La présence dans la nouvelle promotion de projets orientés vers l’exportation numérique ou la logistique verte ouvre des perspectives de maillage transfrontalier. Elle plaide pour la création, à moyen terme, d’un réseau d’incubateurs interconnectés, capable d’amplifier l’intégration économique sous-régionale. La Fondation Telema, en se positionnant en éclaireur, contribue ainsi à rehausser l’image d’un Congo résolument tourné vers les solutions d’avenir.
Cap sur une croissance inclusive
Si la sélection fut drastique – vingt-six dossiers retenus sur plus d’un millier –, elle témoigne d’une exigence qualitative indispensable pour garantir la viabilité des projets. Chaque porteur devra, d’ici au 8 août, présenter un plan d’action assorti d’indicateurs de performance.

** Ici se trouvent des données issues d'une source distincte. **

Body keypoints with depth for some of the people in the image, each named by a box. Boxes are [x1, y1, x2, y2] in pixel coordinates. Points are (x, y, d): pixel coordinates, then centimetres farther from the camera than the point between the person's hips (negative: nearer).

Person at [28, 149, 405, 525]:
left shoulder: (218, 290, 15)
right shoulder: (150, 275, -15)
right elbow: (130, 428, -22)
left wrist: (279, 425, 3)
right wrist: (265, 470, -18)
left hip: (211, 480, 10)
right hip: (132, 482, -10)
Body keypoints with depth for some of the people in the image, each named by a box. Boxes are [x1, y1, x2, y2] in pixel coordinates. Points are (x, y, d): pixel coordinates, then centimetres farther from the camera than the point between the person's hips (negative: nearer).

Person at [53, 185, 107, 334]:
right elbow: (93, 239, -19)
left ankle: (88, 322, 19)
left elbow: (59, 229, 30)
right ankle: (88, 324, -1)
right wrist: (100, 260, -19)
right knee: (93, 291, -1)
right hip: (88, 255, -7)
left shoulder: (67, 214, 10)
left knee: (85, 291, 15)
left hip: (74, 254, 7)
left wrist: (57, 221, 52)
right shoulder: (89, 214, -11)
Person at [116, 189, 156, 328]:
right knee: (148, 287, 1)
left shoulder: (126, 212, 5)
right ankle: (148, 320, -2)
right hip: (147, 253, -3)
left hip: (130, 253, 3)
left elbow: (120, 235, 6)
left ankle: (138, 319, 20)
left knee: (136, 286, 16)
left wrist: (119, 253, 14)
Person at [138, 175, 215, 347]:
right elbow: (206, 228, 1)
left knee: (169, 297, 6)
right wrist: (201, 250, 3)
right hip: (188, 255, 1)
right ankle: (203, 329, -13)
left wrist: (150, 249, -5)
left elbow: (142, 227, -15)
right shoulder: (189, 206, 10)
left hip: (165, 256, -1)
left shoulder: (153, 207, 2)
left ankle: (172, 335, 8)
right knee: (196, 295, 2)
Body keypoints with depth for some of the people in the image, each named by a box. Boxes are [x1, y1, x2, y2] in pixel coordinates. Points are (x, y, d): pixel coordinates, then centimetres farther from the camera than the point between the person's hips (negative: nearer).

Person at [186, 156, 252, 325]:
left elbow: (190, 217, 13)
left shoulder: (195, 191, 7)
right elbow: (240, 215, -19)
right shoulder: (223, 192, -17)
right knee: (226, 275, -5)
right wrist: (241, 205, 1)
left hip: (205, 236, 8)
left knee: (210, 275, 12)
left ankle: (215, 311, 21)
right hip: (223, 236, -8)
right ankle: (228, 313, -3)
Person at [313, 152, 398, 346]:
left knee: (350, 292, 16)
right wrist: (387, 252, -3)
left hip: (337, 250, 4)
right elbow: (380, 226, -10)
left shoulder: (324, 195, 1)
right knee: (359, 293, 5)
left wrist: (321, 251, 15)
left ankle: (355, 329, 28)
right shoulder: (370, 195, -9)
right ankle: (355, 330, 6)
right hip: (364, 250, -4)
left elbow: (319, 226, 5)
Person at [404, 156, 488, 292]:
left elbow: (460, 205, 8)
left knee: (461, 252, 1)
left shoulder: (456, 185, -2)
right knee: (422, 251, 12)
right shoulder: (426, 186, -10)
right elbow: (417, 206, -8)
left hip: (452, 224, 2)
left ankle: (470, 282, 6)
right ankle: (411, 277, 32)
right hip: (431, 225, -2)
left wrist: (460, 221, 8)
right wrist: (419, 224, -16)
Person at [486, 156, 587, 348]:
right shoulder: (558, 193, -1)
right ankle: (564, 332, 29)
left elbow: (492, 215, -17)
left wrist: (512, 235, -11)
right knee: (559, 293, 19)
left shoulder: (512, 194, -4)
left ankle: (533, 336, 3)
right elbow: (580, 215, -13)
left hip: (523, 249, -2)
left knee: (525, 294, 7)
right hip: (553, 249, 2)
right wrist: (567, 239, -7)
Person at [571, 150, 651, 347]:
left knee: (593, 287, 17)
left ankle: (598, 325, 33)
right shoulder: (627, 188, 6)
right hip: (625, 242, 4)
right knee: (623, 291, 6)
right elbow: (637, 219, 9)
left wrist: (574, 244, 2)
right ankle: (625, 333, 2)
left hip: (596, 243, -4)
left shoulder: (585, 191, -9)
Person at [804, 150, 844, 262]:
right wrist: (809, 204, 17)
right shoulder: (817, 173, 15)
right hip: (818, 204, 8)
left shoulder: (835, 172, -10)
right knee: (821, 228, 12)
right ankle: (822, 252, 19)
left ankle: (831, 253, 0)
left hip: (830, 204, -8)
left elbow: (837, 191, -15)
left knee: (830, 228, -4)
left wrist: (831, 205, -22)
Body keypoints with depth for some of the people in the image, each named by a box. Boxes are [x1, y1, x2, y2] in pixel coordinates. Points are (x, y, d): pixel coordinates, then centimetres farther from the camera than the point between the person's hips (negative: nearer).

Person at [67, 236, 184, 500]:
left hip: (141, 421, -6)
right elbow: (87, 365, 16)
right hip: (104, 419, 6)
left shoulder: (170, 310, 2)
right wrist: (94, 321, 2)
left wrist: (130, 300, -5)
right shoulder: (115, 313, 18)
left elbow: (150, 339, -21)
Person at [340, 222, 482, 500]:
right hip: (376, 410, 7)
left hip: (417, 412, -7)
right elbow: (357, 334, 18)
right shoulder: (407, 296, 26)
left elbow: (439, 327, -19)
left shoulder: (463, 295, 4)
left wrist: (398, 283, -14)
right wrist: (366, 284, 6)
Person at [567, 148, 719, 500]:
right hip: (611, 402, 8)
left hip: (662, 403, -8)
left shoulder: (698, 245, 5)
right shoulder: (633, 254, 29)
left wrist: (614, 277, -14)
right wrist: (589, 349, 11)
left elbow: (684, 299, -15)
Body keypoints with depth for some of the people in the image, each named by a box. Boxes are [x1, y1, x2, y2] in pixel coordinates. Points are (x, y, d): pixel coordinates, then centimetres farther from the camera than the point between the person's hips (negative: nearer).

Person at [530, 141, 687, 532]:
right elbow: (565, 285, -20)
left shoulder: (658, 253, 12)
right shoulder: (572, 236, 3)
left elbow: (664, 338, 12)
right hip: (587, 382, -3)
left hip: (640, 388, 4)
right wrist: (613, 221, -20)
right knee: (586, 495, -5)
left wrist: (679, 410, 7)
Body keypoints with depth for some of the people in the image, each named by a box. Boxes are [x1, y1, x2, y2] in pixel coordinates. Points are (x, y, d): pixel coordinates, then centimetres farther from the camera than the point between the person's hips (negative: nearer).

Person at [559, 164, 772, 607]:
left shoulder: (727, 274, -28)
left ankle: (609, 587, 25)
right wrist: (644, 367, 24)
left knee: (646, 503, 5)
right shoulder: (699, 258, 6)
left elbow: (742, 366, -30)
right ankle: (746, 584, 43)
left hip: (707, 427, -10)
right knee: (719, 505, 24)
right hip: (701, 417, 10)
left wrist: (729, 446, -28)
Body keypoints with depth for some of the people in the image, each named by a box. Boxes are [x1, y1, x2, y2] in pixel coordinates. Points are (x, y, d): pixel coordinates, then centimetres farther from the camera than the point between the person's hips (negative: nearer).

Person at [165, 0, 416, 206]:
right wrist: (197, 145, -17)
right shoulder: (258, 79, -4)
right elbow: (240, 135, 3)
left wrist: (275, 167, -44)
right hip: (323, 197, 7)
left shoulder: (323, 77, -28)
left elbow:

L’enjeu est clair : démontrer que l’innovation peut rapidement devenir un pourvoyeur d’emplois locaux, comme le rappelle Jesse Franck Goma : « Un seul projet solide peut générer deux, trois ou quatre postes ; multipliés par des dizaines d’initiatives, c’est tout un bassin d’emplois qui se dessine ».
Tandis que la communauté diplomatique observe avec attention la mutation des économies africaines, le cas Telema offre un récit nuancé : la jeunesse congolaise n’attend pas, elle construit. À la croisée d’une volonté politique assumée et d’un dynamisme sociétal palpable, l’incubateur brazzavillois confirme qu’une croissance inclusive n’est pas une chimère, mais le fruit d’une alliance méthodique entre talents, capitaux et vision de long terme.